• [ASSIGNMENT] This exercise calls for an exact copy of the listing, with no pictures kept.

• [INPUT FOR THIS TASK]
=== Section Start ===
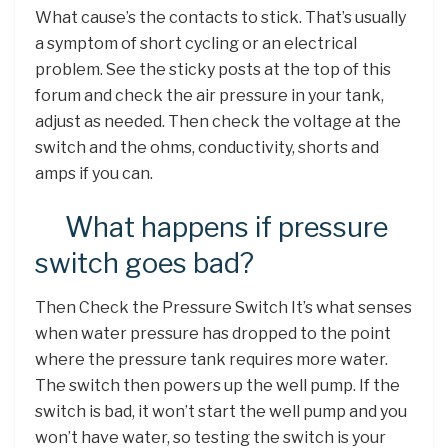
What cause’s the contacts to stick. That’s usually
a symptom of short cycling or an electrical
problem. See the sticky posts at the top of this
forum and check the air pressure in your tank,
adjust as needed. Then check the voltage at the
switch and the ohms, conductivity, shorts and
amps if you can.
What happens if pressure
switch goes bad?
Then Check the Pressure Switch It’s what senses
when water pressure has dropped to the point
where the pressure tank requires more water.
The switch then powers up the well pump. If the
switch is bad, it won’t start the well pump and you
won’t have water, so testing the switch is your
=== Section End ===
• [OUTPUT]
What cause’s the contacts to stick. That’s usually
a symptom of short cycling or an electrical
problem. See the sticky posts at the top of this
forum and check the air pressure in your tank,
adjust as needed. Then check the voltage at the
switch and the ohms, conductivity, shorts and
amps if you can.
What happens if pressure
switch goes bad?
Then Check the Pressure Switch It’s what senses
when water pressure has dropped to the point
where the pressure tank requires more water.
The switch then powers up the well pump. If the
switch is bad, it won’t start the well pump and you
won’t have water, so testing the switch is your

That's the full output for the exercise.